European Trade Commissioner Karel De Gucht said the tax breaks would run until at least November 1 this year, by which time the European Union expects to have signed a full free-trade agreement with Ukraine.
"This unilateral system is not a substitute for the deep and comprehensive free trade-area that from the outset we have proposed to Ukraine. The EU-Ukraine complete trade deal is still the goal. In the medium and long term, only the compete trade deal will modernize Ukraine's economy, provide it with new lease of life and build the trade ties to Europe that offer a brighter economic and stable future for all Ukrainian," Gucht said.
Barroso said he hoped the measure could be implemented soon.
"I strongly hope that the full legislative process can be concluded in time before the last plenary of the Europe Parliament (April) so that the measure can be enforced before June this year," Barroso said.
De Gucht explained the proposal includes safeguards to prevent "abuse from third countries."
"So we have of course included, as I have said, certain conditions to prevent abuse from third countries.
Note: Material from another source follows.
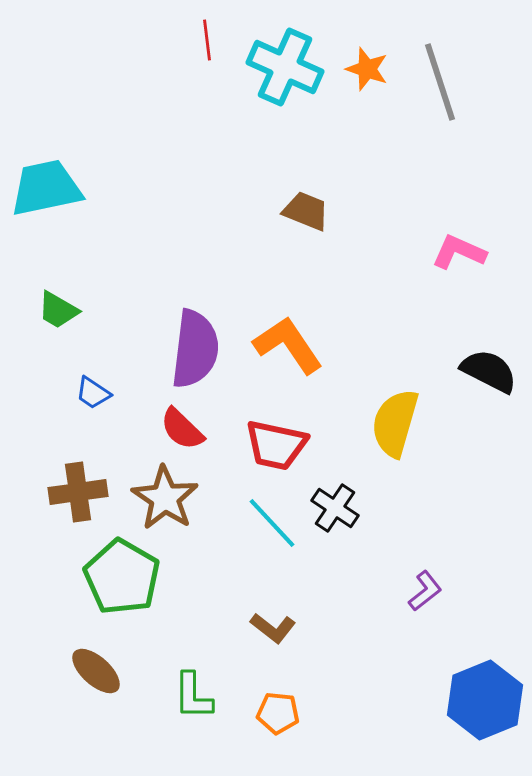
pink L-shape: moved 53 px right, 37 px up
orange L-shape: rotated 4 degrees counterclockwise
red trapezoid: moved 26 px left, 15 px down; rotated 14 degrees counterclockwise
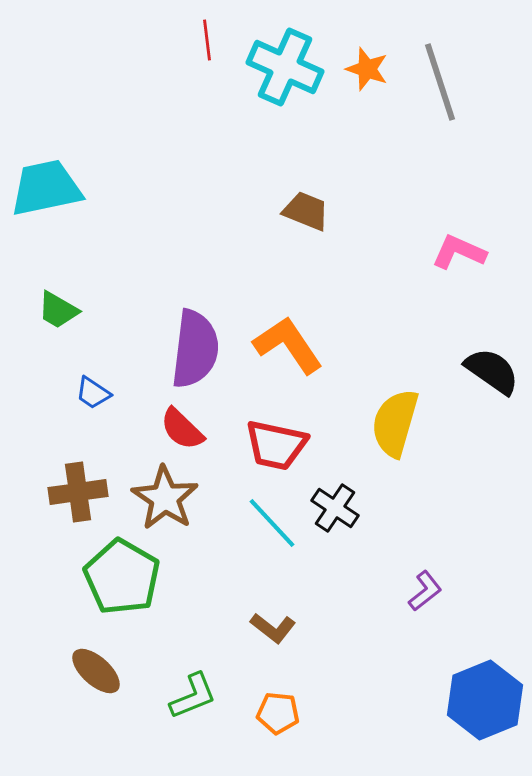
black semicircle: moved 3 px right; rotated 8 degrees clockwise
green L-shape: rotated 112 degrees counterclockwise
So, if Russian products would come through Crimea to Europe, of course they would be excluded. But if they are products from Crimea as such, they would benefit from cuts in tariffs," De Gucht said.
The EU has already decided to "immediately" sign the political chapters of an Association Agreement with Ukraine, while also offering Kyiv an economic aid package worth $15 billion over the next few years, amid the standoff with Russia over Crimea.
As well as seeking to prop up Ukraine's economy, the EU is seeking to apply pressure on Moscow to withdraw forces from Crimea.
The EU has already canceled negotiations with Moscow on visa cooperation and a new trade and investment pact. It is also preparing targeted sanctions including asset freezes and travel bans.